= Laura Mansfield =

American author on Islamic terrorism

Laura Mansfield is the pseudonym for an American author specializing in counter-terrorism, the Middle East, Islam, and Islamic terrorism. She is the former Associate Director of the Northeast Intelligence Network. Mansfield writes for various online publications including WorldNetDaily and FrontPageMag.

==Background==
Mansfield is fluent in written and spoken Arabic, and has spent nearly seven years living in the Middle East, working for a wide range of clients including a U.S. Embassy, the United States Agency for International Development, and international corporations. She was active in the embassy warden system, acting as a liaison between the embassy security office and her employer during the 1985 Beirut hijacking.

Mansfield heads the Strategic Translations and Analysis service which specializes in monitoring and translating Arabic language bulletin boards, news media and communiques from alleged radical Islamists.

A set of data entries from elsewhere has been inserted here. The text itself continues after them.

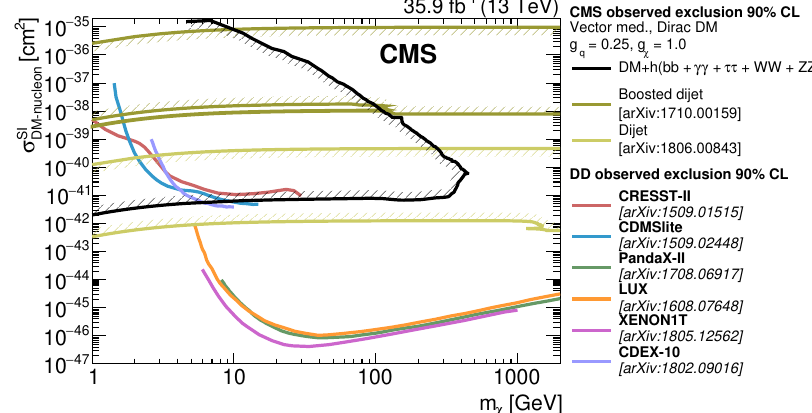
Figure 11 . The upper limits at 90% CL on the DM-nucleon spin-independent scattering cross section (cid:27) SI , as a function of m . Results obtained in this analysis are compared with those (cid:31)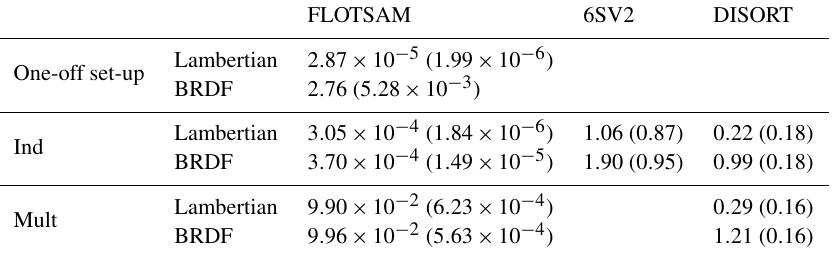
Table 5. Average runtimes in seconds. The standard deviation is shown in parentheses. The mult runtimes account for 640 profiles for FLOTSAM, 20 profiles for DISORT, and 1 profile per model call for 6SV2. The one-off set-up costs of FLOTSAM are invoked only once per instance of the executable, no matter how many radiances are subsequently calculated, so are the same for the ind and mult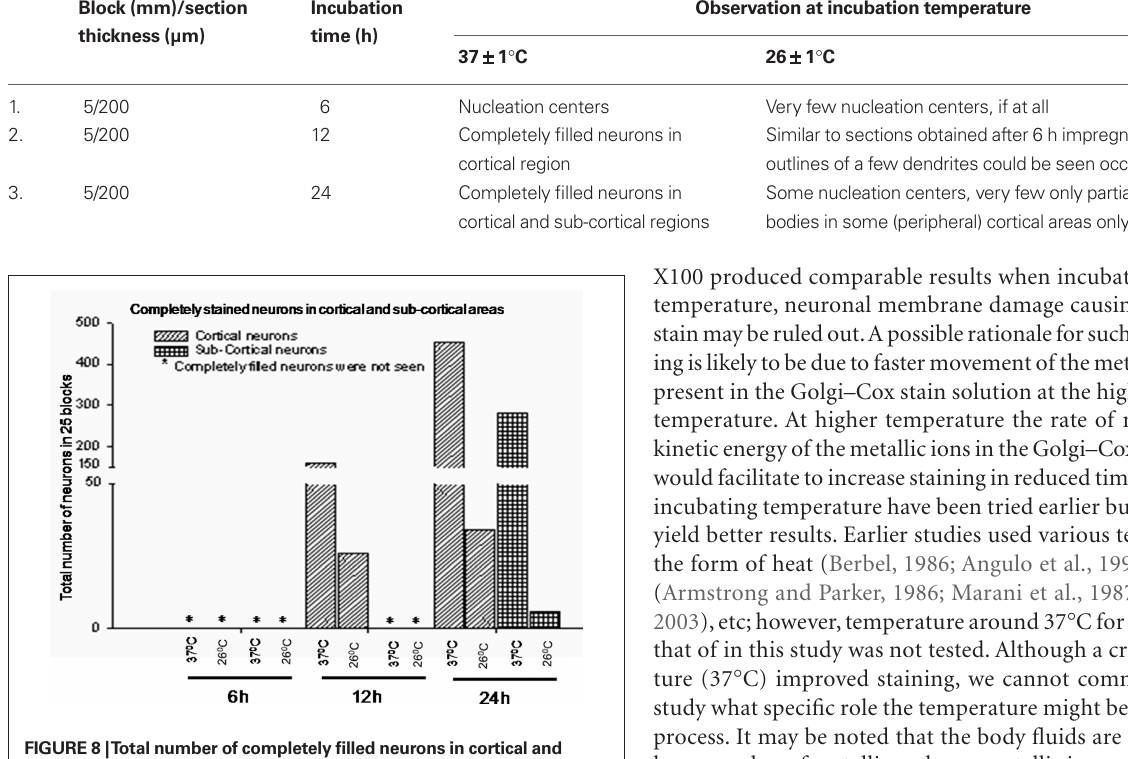
FIGure 8 | Total number of completely filled neurons in cortical and sub-cortical brain areas in 26 ± 2 frames (as described in text) after incubation of the brain blocks at 37 ± 1 ° C and 26 ± 1 ° C for 6, 12, and 24 h are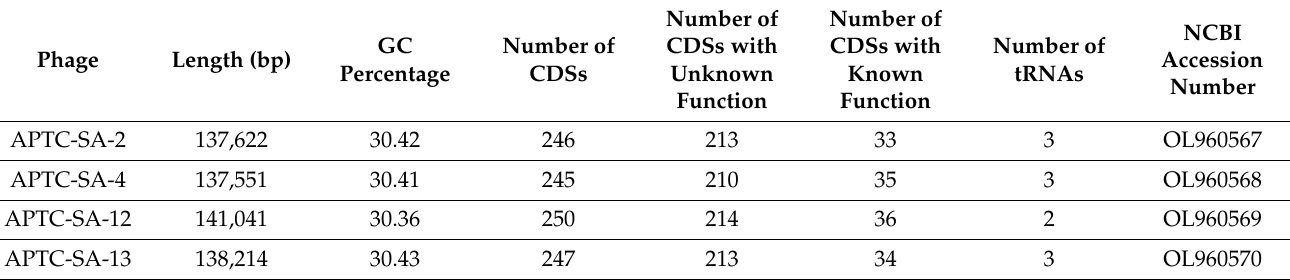
Table 2. Predicted functional ORFs of Staphylococcus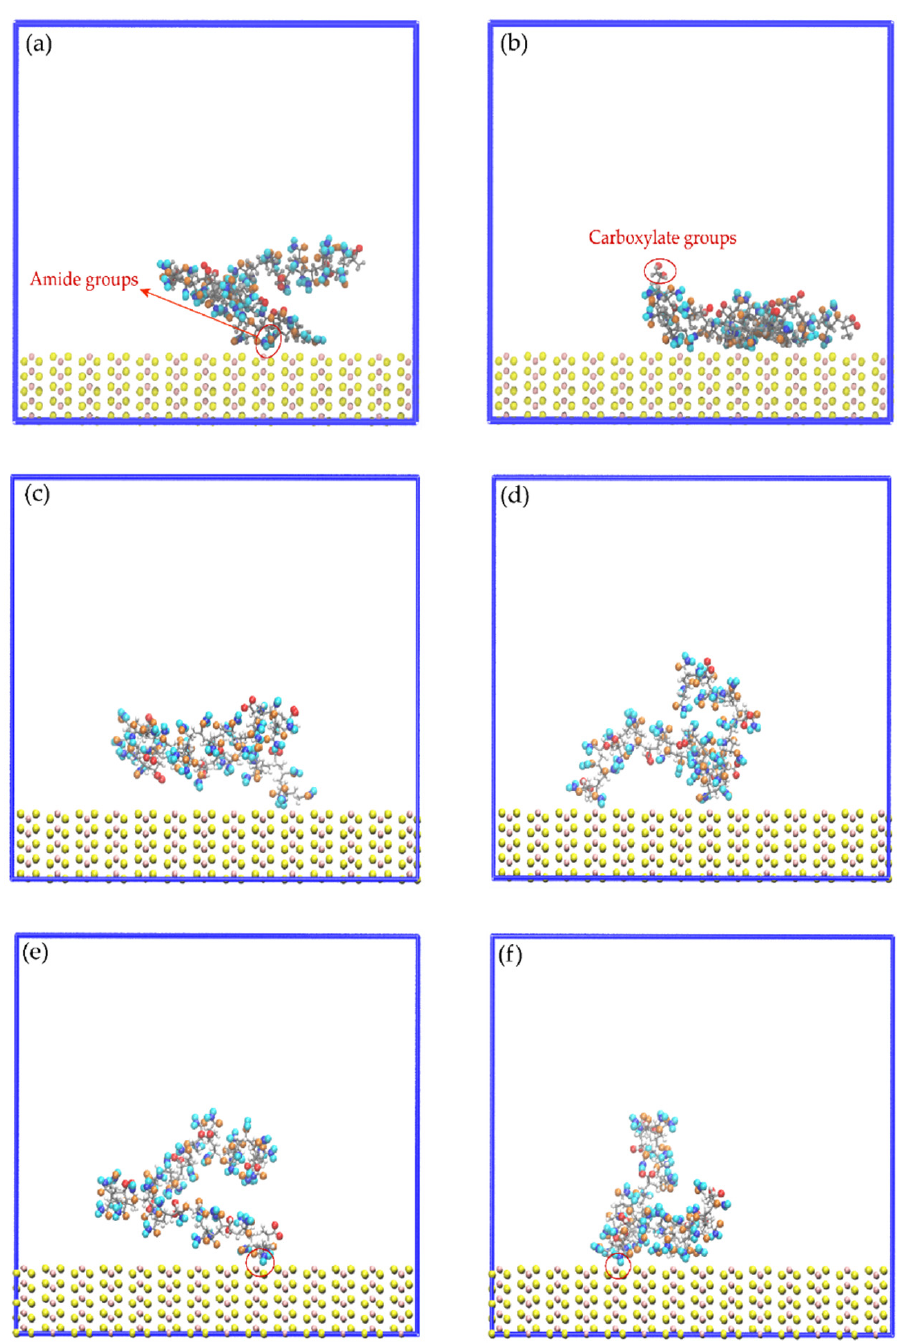
Figure 11. Snapshots of the initial configuration for simulation of two molecules of HPAM over the edge of MoS 2 : ( a ) side view, ( b ) top view.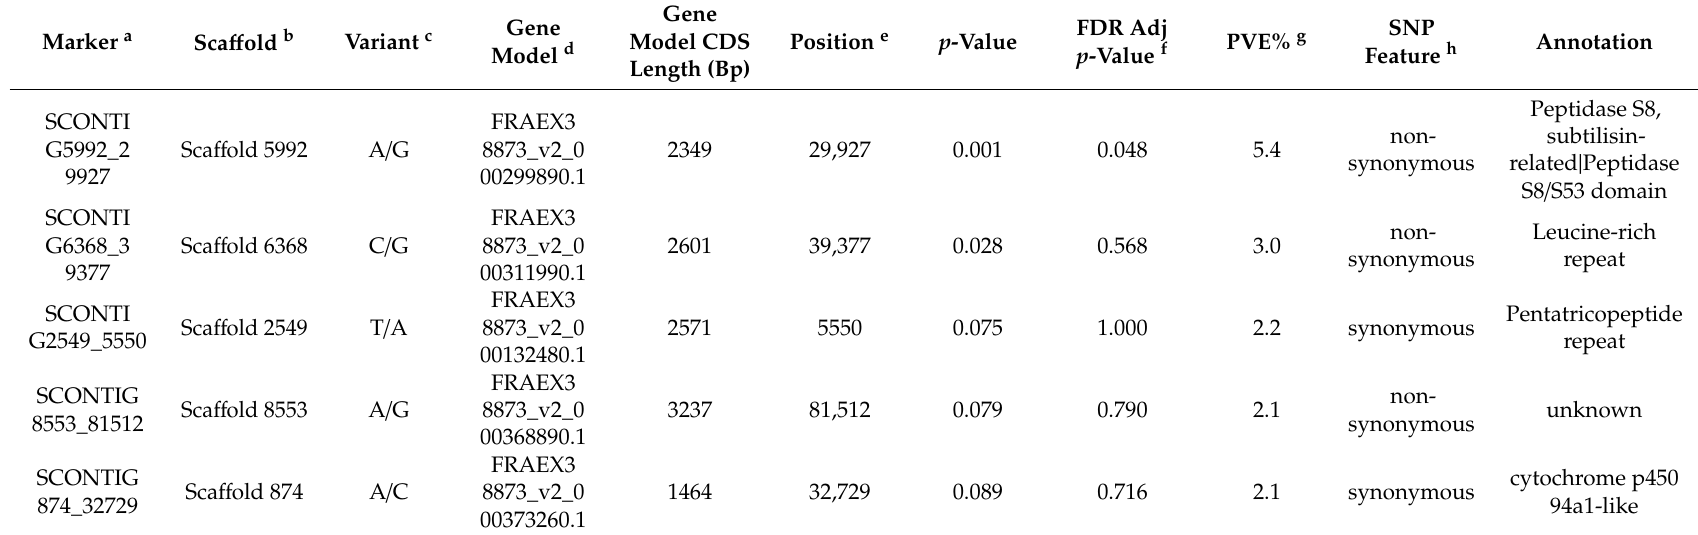
a SNP marker, the SNP name was composed of the sca ff old number and SNP position on sca ff old; b sca ff old name in ash genome; c variation in major and minor allele frequency; d unique gene model in ash genome; e position of SNP in the gene model; f adjusted p -value (false discovery rate) by Benjamini–Hochberg method; g percentage of phenotypic variance explained; h SNP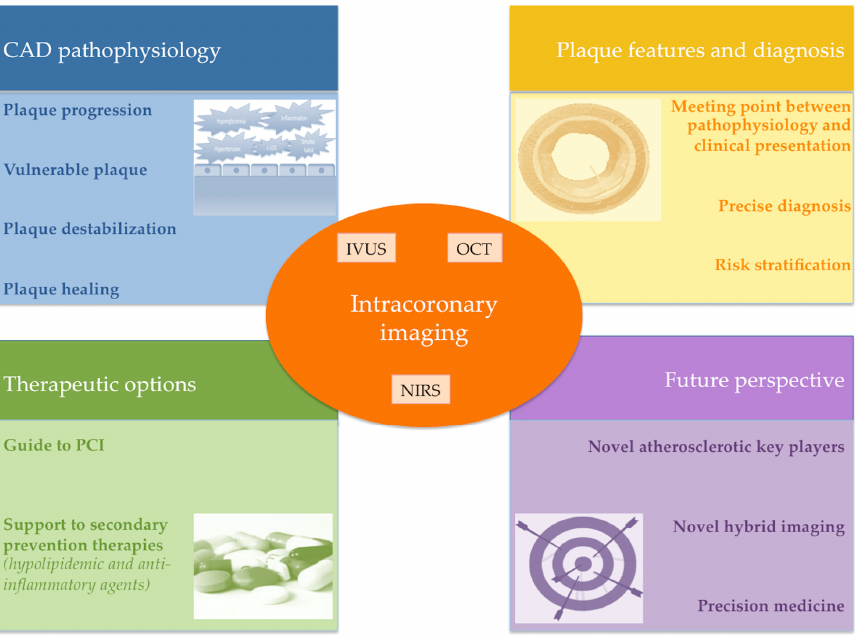
Figure 9. Graphical summary of clinical applications of intracoronary imaging.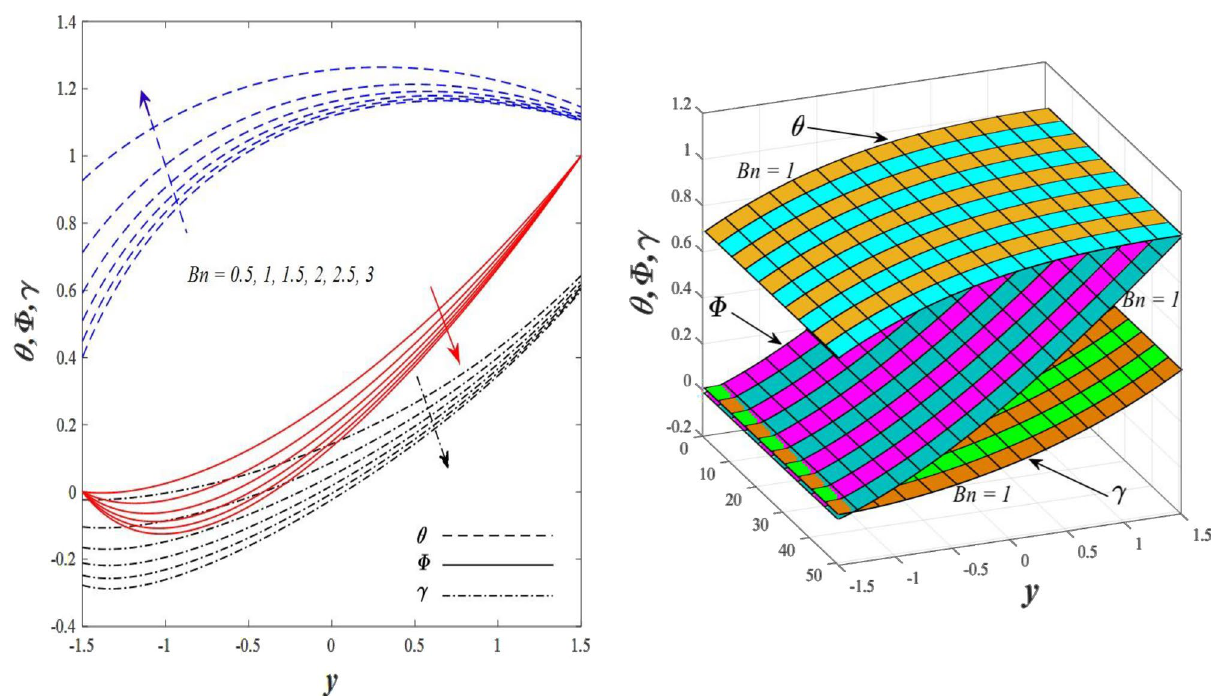
Figure 17. Effect of Brinkman number Bn on the distributions of both temperature, solutal concentration and nanoparticles volume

==Media and Public Forums==
Mansfield frequently appears on a wide array of mainly-US networks such as CNN and CNN International, Fox News, Fox News UK, Israel National Radio, BBC, and CBN as well as numerous radio stations across the US such as KGO Radio News in San Francisco, America at Night, WDEL, WFED, WTOP, the Laurie Roth Show, the Tom Bauerle Show, and the Carl Wigglesworth Show, as well as working for many unnamed Fortune 500 companies.

She was featured in the headlines in May 2004, as the investigator alleged to have originally downloaded the videotape of Nick Berg's murder from the Al-Ansar website.

Mansfield was the subject of a prominent feature on Arabiya TV in 2005 and was involved in communications with the web-based radical Irhabi 007.

In 2006, Mansfield spoke on the dangers of teaching about Islam in public schools.

In 2007, Mansfield was featured on Yahoo! front page.

CNN has featured purported Osama Bin Laden videos from Laura Mansfield.

==Attitudes on Islam==
Mansfield believes that "the War on Terror began nearly a quarter of a century earlier (than Sept 11th 2001), with the Islamic Revolution in Iran" and that "[r]adical Islam had declared War on America" and has stated her belief that Islamists were behind the Oklahoma City bombing based on what she said was a "daily planner" from "Boot Camp - Class of 2000", although the judge in Timothy McVeigh's trial ruled a defence on these grounds inadmissible as speculation.

==Bibliography ==
- His Own Words: Translation and Analysis of the Writings of Dr. Ayman Al Zawahiri July 25, 2006 ISBN 1-84728-880-4
- Inshallah: My Journey Into the World of Islam, and My Escape, Greene Leaf Publishing; 2006 ISBN 1-59971-293-8.
- One Nation Under Allah. The Islamic Invasion of America, Greene Leaf Publishing; November 2005 ASIN B000F0BDG0.